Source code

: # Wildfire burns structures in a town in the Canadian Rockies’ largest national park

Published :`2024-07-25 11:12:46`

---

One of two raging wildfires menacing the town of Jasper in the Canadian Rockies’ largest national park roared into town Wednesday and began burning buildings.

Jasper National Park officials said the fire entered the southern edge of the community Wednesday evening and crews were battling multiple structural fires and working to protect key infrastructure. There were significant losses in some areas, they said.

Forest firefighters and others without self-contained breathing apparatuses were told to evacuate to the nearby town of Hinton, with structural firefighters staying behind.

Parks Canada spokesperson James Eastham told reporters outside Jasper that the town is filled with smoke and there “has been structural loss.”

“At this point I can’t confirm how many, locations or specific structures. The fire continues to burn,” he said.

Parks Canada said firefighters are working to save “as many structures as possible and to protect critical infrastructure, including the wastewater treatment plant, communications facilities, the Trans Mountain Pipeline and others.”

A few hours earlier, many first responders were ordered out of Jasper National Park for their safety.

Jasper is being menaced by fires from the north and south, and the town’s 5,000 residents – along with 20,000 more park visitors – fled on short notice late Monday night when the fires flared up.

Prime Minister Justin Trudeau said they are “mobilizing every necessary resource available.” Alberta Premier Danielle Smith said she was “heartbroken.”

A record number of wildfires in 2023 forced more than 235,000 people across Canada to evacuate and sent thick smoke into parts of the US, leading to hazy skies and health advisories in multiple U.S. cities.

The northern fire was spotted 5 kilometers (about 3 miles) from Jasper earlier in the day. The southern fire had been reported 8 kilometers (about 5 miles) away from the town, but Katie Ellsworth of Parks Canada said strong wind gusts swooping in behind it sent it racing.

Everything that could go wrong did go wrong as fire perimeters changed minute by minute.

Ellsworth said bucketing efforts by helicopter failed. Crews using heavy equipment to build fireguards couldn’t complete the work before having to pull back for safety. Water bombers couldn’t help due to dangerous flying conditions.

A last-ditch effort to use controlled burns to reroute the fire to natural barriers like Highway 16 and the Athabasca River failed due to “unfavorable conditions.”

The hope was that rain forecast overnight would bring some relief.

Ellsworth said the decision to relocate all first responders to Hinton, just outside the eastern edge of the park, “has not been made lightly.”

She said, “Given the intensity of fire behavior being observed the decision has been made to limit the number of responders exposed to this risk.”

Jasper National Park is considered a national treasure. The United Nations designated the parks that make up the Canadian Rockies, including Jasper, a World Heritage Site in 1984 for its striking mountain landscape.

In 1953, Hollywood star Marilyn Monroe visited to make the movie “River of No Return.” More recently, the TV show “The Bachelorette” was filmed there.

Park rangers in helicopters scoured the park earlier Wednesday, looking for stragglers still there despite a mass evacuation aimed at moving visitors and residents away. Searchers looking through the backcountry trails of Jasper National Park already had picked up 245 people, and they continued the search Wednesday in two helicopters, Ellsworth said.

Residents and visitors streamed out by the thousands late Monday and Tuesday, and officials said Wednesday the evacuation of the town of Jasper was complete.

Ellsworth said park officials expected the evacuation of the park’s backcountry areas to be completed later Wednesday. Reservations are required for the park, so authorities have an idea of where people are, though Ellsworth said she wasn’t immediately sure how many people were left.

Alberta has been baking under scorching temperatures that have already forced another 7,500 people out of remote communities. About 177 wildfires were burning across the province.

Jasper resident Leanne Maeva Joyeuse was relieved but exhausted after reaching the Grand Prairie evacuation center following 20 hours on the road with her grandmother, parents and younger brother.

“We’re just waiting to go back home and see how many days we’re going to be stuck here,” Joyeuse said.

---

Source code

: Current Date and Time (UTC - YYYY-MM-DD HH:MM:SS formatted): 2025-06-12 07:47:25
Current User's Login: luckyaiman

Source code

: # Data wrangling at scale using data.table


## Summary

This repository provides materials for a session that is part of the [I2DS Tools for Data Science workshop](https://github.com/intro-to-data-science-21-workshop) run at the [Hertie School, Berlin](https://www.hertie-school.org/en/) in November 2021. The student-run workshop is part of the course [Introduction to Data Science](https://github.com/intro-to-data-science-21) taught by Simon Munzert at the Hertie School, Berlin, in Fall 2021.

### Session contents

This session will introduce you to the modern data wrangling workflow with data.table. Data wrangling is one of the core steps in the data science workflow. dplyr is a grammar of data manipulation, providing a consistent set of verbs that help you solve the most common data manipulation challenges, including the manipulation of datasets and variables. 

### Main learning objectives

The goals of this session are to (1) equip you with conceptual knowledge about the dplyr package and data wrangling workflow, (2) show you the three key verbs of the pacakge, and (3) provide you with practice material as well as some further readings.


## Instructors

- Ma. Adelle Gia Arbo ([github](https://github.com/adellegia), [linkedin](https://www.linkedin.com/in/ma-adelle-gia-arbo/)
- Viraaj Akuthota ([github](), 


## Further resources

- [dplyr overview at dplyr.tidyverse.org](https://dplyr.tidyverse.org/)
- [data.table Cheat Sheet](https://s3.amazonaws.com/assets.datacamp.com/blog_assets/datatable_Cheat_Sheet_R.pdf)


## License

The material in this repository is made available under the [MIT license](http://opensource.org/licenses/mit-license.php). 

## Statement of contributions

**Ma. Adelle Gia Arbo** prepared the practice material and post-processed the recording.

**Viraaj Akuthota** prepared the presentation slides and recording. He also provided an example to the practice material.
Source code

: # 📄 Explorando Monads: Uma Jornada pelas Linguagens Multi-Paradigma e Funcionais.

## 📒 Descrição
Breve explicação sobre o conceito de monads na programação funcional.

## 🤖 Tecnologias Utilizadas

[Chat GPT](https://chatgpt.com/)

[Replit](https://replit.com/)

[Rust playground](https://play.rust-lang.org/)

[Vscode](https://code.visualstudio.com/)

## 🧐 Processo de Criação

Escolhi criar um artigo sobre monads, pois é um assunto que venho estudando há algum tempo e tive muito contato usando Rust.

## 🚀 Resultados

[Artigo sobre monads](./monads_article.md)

..........

→ Work required: Copy out verbatim every line from the one containing "### Main learning objectives" through the final line above, both ends included.

→ Answer box:
### Main learning objectives

The goals of this session are to (1) equip you with conceptual knowledge about the dplyr package and data wrangling workflow, (2) show you the three key verbs of the pacakge, and (3) provide you with practice material as well as some further readings.


## Instructors

- Ma. Adelle Gia Arbo ([github](https://github.com/adellegia), [linkedin](https://www.linkedin.com/in/ma-adelle-gia-arbo/)
- Viraaj Akuthota ([github](), 


## Further resources

- [dplyr overview at dplyr.tidyverse.org](https://dplyr.tidyverse.org/)
- [data.table Cheat Sheet](https://s3.amazonaws.com/assets.datacamp.com/blog_assets/datatable_Cheat_Sheet_R.pdf)


## License

The material in this repository is made available under the [MIT license](http://opensource.org/licenses/mit-license.php). 

## Statement of contributions

**Ma. Adelle Gia Arbo** prepared the practice material and post-processed the recording.

**Viraaj Akuthota** prepared the presentation slides and recording. He also provided an example to the practice material.
Source code

: # 📄 Explorando Monads: Uma Jornada pelas Linguagens Multi-Paradigma e Funcionais.

## 📒 Descrição
Breve explicação sobre o conceito de monads na programação funcional.

## 🤖 Tecnologias Utilizadas

[Chat GPT](https://chatgpt.com/)

[Replit](https://replit.com/)

[Rust playground](https://play.rust-lang.org/)

[Vscode](https://code.visualstudio.com/)

## 🧐 Processo de Criação

Escolhi criar um artigo sobre monads, pois é um assunto que venho estudando há algum tempo e tive muito contato usando Rust.

## 🚀 Resultados

[Artigo sobre monads](./monads_article.md)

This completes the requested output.